Mike Getto

Profile
- Position: Tackle

Personal information
- Born: September 18, 1905 Irwin, Pennsylvania, U.S.
- Died: August 27, 1960 (aged 54) Lawrence, Kansas, U.S.

Career information
- College: Pittsburgh

Career history
- 1928: Pittsburgh (assistant)
- 1929–1938: Kansas (assistant)
- 1940: Kansas
- 1947–1950: Kansas (assistant)
- 1942: Brooklyn Dodgers

Awards and highlights
- Consensus All-American (1928);
- Coaching profile at Pro Football Reference

= Mike Getto =

American football player and coach (1905–1960)

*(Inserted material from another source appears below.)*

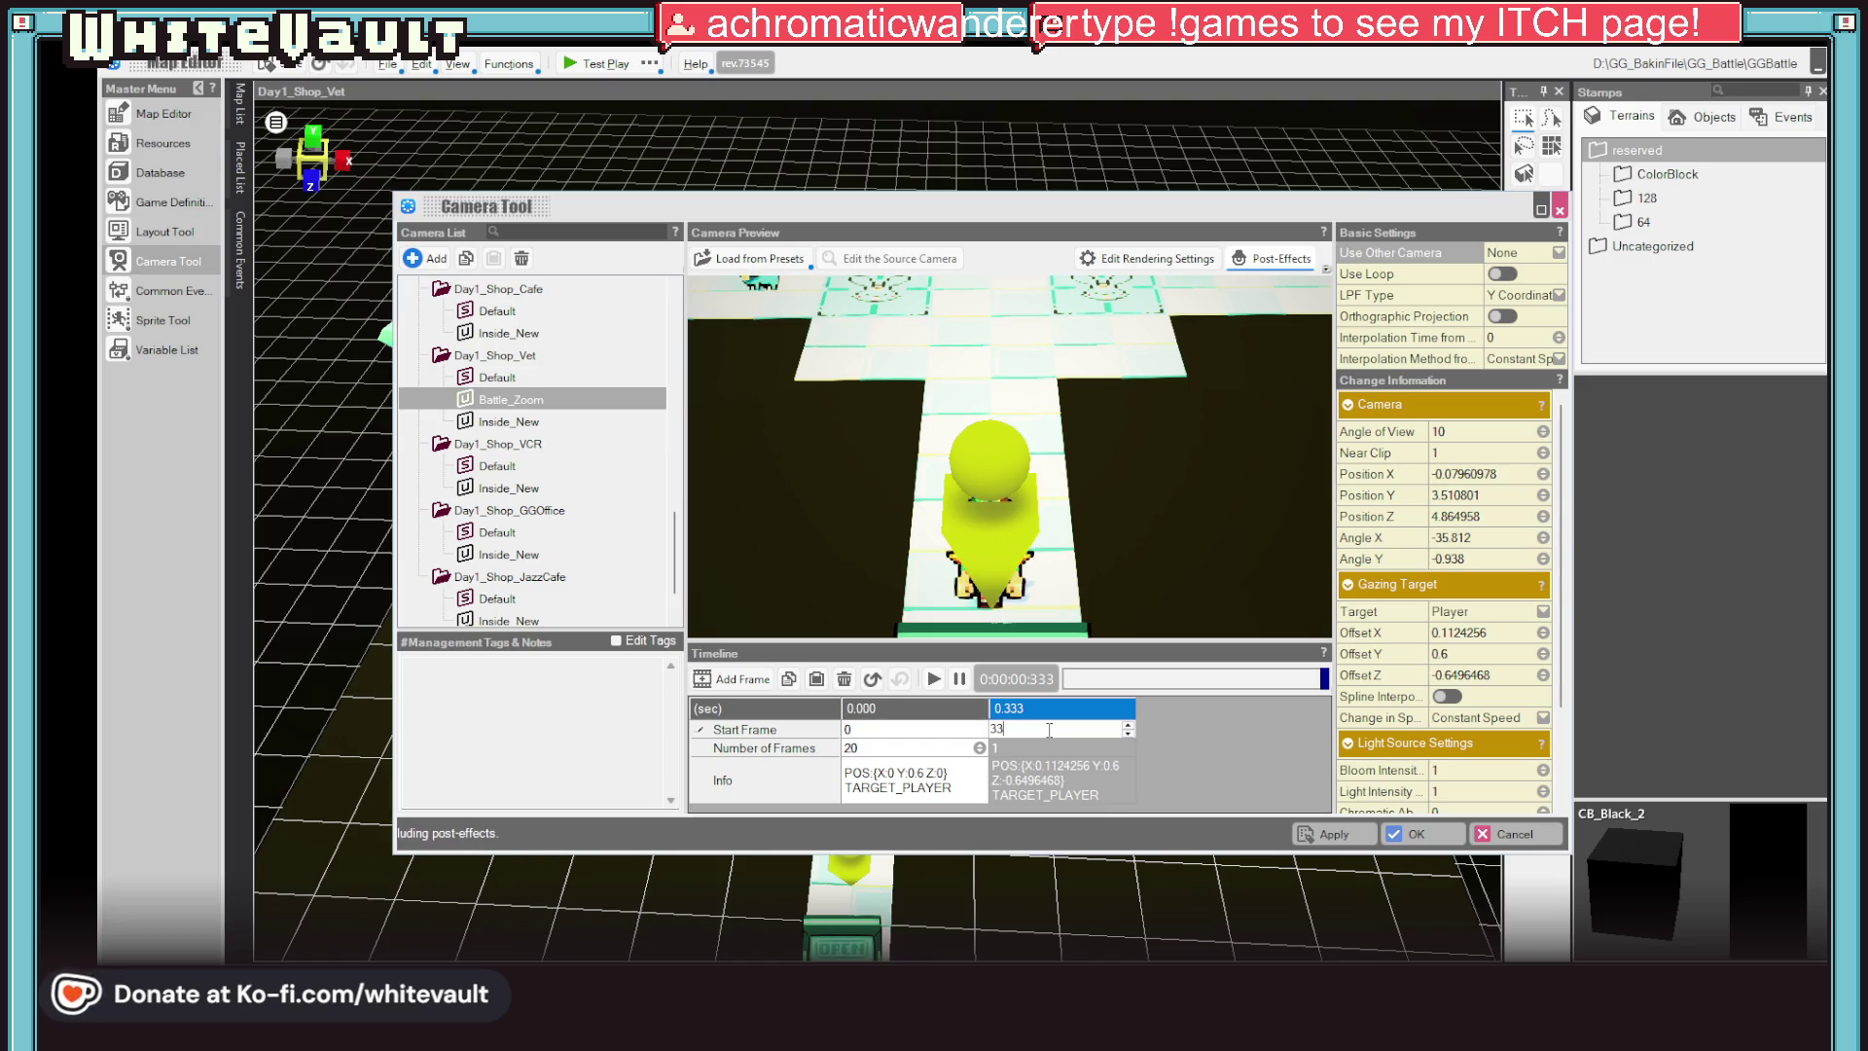
key("Return")
left_click(935, 678)
left_click(935, 679)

Michael J. Getto (September 18, 1905 - August 27, 1960) was a professional football coach in the National Football League for the Brooklyn Dodgers in 1942. That season, he coached Brooklyn to a 3-8 record. Prior to his coaching career, Getto played college football while attending the University of Pittsburgh, where he earned All-American honors in 1928. After graduating from Pitt, Getto remained with the school as a football coach for the freshman team. He then worked as an assistant football coach from 1929 to 1939 and again in 1947 to 1950 at the University of Kansas. While at Kansas, Getto inspired his hometown of Jeannette, Pennsylvania to adopt the Jayhawk mascot for their high school athletic teams.